Making date input more flexible

Building on Dates are bold on importing for a few dates:

When I set Gramps to use Dutch dates in the dd month year format, it will recognize Dutch month names like Mei, Juni, and Oktober, or their 3 character abbreviations, which is nice when I use Dutch sites that write mont names in full. It will not recognize a format like 30-09-2020 however, which is how today is spelled on most Dutch archive sites.

I also often use English speaking genealogy sites, which use May, Jun(e), or Oct(ober), and these dates give errors here, because when configured as above, Gramps can only read Dutch names.

This means that in both situations, I have to retype the month name, from May to Mei, or 09 to Sep, which I find quite annoying. And I think that I have some code in my gramps34 branch that cures this, by trying English as a fallback, and by running the ISO date processor, and let it reverse the date interpretation when the day number is larger than 2 digits.

Reading (long) English dates in dd month year format will also cure the problem listed in the cited message, which refers to Ancestry always exporting long names, even though that is against the GEDCOM rules. And I know that these long names also appear in the GEDCOM files created by the GetMyAncestors tool, also known as FSTOGEDCOM.

Would it be an idea to integrate my hack in 5.1?

Maybe a Tool would add less overhead?

There is a “HasInValidDate” Events rule too. (It is a Manually Installable Isotammi add-on.) There might be a way to leverage that? Perhaps an export, exit Gramps, switch to the other language, restart Gramps and import? Unfortunately, that might overwrite or it might duplicate. (If it duplicated, I doubt the merge tools will recognize an Event as ‘mergable’ if it has the same ID but different date types: ‘string’ vs. ‘date’.) Do tests on a disposable Tree first before trying on your (recently backed up) main Tree.


Creating a SuperTool script to revalidate the date might be another option.

A script could leverage @kku’s HasInValidDate (part of HasValidDate add-on) query rule’s code and just try to recommit all the invalid date events while Gramps is active in the appropriate language.

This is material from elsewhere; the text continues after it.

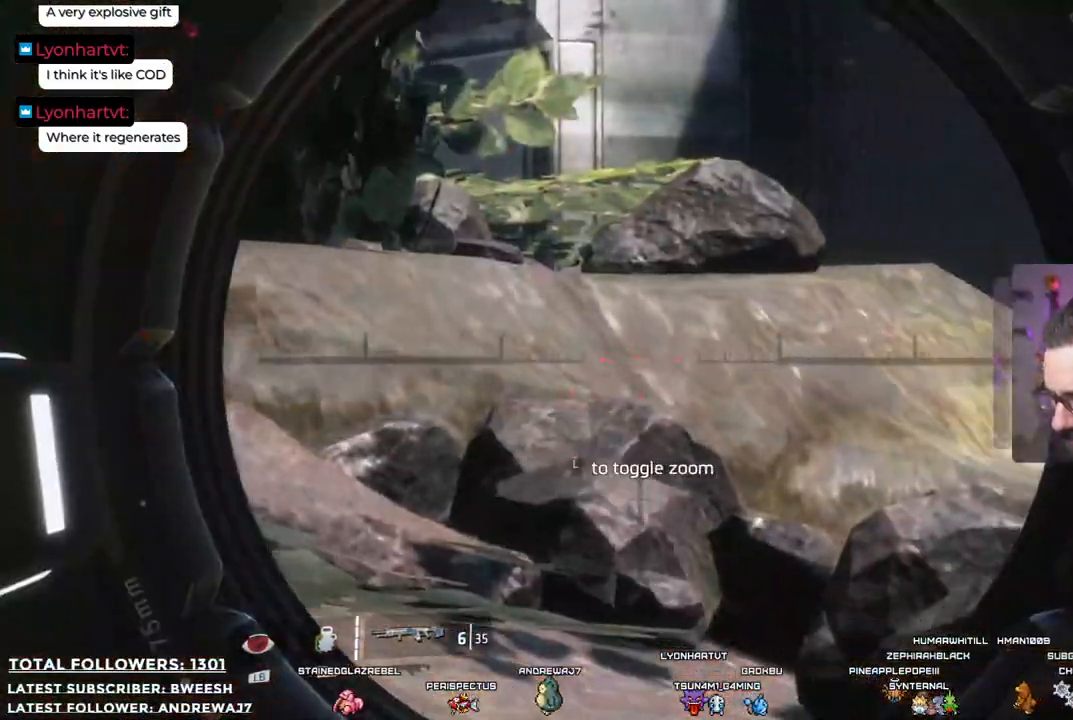
{"buttons": ["L2"], "left_stick": "center", "right_stick": "right", "events": []}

To make it easy, I looked at my old hack on GitHub, and changed the ISO parser a bit, so that it swaps day and year when the day is larger than 99.

And that works.

I recently imported a 1996 Brother’s Keeper GEDCOM to a blank tree to make an example Gramps tree that actually invites exploration.

It had hundreds of approximate dates in the format “yyyy/yy” which described a date range in the same century. Gramps saw most of those as Invalid dates. (Unfortunately, some were interpreted as valid Gregorian/Julian calendar entries.)

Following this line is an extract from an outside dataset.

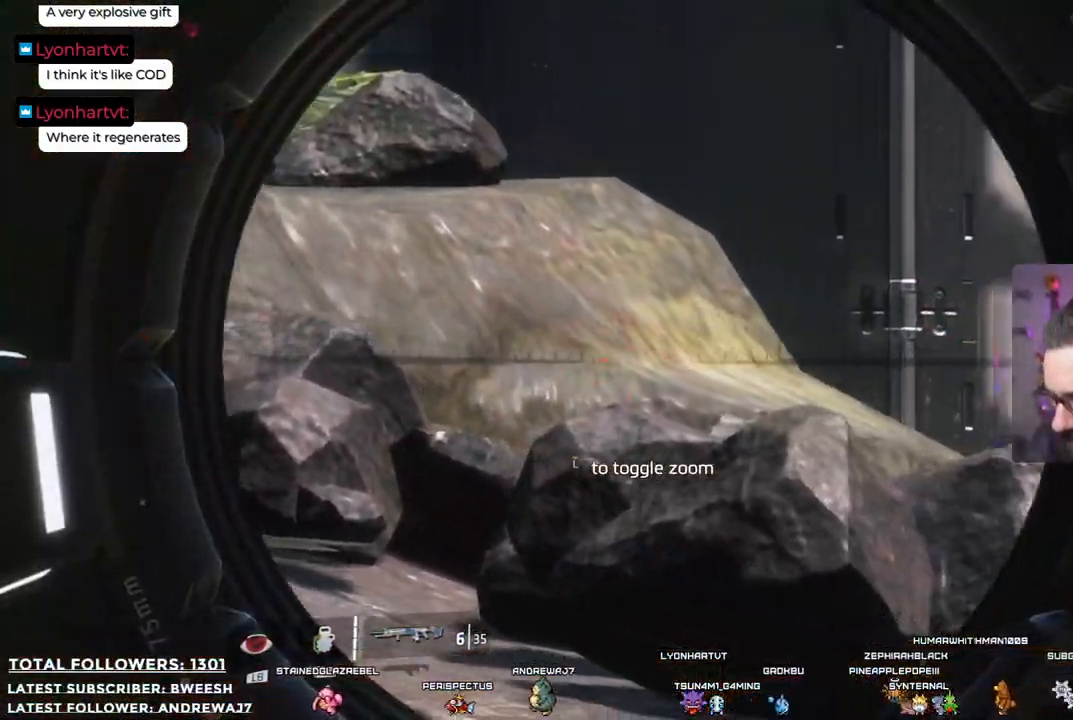
{"buttons": ["L2"], "left_stick": "center", "right_stick": "right", "events": []}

So, with Kari gently coaching me, here’s an example SuperTool (for v 1.2.5, released 17Oct2022) Events script that tweaks the “Selected” invalid date.

It is in “test flight” mode to start. The “Commit” is turned off and the actual “Set” line is commented. So Executing the script merely generates a list so you can visually confirm that the data is reformatting correctly. It has a “Safety” conditional which only allow the script to work on non-blank but invalid dates. And only for Events that are SELECTED in the Events view.

Make a backup before running ANY SuperTool script

Try it by creating a dummy Event with the Date “1767/68”. Select that event, run the SuperTool add-on and try the Script.

When the test flight is good, remove the “#” comment, select the “Commit changes” and Execute.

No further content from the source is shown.